• **MATERIAL SHOWN**:

- - - -

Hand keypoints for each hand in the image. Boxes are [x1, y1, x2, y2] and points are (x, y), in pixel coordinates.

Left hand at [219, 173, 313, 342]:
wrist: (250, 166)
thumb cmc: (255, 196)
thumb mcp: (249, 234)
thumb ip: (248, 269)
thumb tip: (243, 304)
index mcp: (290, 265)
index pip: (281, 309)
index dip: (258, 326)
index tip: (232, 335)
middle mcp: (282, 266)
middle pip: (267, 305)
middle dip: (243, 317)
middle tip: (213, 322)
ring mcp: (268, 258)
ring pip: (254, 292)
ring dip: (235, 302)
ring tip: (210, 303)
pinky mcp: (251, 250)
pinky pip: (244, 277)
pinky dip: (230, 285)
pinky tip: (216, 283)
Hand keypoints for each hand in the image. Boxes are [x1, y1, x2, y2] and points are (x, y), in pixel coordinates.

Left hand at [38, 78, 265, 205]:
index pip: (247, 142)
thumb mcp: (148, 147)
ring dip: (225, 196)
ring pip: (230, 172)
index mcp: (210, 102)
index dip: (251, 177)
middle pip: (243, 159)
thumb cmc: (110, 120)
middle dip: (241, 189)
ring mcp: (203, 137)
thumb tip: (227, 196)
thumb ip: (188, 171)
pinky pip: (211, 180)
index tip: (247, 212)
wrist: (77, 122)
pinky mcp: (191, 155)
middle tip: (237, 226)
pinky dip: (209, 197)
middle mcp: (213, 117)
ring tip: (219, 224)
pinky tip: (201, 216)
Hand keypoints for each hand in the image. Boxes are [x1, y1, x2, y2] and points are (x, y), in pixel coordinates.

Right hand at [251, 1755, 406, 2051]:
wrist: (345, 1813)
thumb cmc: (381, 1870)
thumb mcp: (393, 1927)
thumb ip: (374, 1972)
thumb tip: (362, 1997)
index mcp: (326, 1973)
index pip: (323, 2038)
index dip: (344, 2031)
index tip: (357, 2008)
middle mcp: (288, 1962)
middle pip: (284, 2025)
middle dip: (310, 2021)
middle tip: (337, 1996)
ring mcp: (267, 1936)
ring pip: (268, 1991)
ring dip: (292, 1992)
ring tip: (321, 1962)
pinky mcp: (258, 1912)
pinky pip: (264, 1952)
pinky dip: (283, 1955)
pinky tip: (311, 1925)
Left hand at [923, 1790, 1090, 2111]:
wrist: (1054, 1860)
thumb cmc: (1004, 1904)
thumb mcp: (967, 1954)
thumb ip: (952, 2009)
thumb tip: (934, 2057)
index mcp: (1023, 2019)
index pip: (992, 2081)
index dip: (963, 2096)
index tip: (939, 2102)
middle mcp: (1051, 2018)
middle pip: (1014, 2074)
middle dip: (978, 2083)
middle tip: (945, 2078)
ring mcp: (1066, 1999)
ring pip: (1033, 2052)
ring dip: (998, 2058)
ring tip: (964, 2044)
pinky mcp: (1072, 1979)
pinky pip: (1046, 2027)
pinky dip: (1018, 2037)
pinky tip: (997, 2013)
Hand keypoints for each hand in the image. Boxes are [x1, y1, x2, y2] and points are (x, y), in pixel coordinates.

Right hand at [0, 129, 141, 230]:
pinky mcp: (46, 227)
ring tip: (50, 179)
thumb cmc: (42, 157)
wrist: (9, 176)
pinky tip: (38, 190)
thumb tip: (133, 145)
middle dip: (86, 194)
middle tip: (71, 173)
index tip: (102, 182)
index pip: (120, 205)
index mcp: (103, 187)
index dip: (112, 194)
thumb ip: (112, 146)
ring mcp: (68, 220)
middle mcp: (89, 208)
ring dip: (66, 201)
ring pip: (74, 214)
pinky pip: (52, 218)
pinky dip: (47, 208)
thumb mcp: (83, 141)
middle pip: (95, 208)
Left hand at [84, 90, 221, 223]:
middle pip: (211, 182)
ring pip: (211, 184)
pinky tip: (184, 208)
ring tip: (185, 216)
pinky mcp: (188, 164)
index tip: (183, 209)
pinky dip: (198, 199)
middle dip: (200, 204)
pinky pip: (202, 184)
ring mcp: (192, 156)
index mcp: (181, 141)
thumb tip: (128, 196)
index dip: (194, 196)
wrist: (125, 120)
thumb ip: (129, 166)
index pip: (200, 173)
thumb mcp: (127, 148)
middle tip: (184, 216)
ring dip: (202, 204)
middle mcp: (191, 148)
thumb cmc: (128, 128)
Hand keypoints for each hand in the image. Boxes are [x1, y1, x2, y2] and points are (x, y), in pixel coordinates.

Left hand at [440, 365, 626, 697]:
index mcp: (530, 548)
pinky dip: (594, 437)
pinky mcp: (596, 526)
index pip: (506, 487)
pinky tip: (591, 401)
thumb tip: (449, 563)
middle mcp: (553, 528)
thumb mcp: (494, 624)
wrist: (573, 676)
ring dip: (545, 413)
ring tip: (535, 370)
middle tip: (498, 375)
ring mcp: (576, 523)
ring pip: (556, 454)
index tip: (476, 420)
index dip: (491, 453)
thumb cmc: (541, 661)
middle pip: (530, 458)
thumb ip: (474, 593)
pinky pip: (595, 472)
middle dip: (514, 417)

- - - -

• **PROBLEM**:
Of the entries listed above, reproduce only the lines starting at the line containing "pinky mcp: (251, 250)" and ending at the line containing "index tip: (939, 2102)". Include both, exactly as they stand.

• **ANSWER SECTION**:
pinky mcp: (251, 250)
pinky pip: (244, 277)
pinky dip: (230, 285)
pinky tip: (216, 283)
Hand keypoints for each hand in the image. Boxes are [x1, y1, x2, y2] and points are (x, y), in pixel coordinates.

Left hand at [38, 78, 265, 205]:
index pip: (247, 142)
thumb mcp: (148, 147)
ring dip: (225, 196)
ring pip: (230, 172)
index mcp: (210, 102)
index dip: (251, 177)
middle pip: (243, 159)
thumb cmc: (110, 120)
middle dip: (241, 189)
ring mcp: (203, 137)
thumb tip: (227, 196)
thumb ip: (188, 171)
pinky pip: (211, 180)
index tip: (247, 212)
wrist: (77, 122)
pinky mcp: (191, 155)
middle tip: (237, 226)
pinky dip: (209, 197)
middle mcp: (213, 117)
ring tip: (219, 224)
pinky tip: (201, 216)
Hand keypoints for each hand in the image. Boxes are [x1, y1, x2, y2] and points are (x, y), in pixel coordinates.

Right hand at [251, 1755, 406, 2051]:
wrist: (345, 1813)
thumb cmc: (381, 1870)
thumb mcp: (393, 1927)
thumb ip: (374, 1972)
thumb tip: (362, 1997)
index mcp: (326, 1973)
index pip: (323, 2038)
index dip: (344, 2031)
index tip: (357, 2008)
middle mcp: (288, 1962)
middle pip: (284, 2025)
middle dip: (310, 2021)
middle tip: (337, 1996)
ring mcp: (267, 1936)
ring pip: (268, 1991)
ring dip: (292, 1992)
ring tip: (321, 1962)
pinky mcp: (258, 1912)
pinky pip: (264, 1952)
pinky dip: (283, 1955)
pinky tip: (311, 1925)
Left hand at [923, 1790, 1090, 2111]:
wrist: (1054, 1860)
thumb cmc: (1004, 1904)
thumb mcp: (967, 1954)
thumb ip: (952, 2009)
thumb tip: (934, 2057)
index mcp: (1023, 2019)
index pip: (992, 2081)
index dip: (963, 2096)
index tip: (939, 2102)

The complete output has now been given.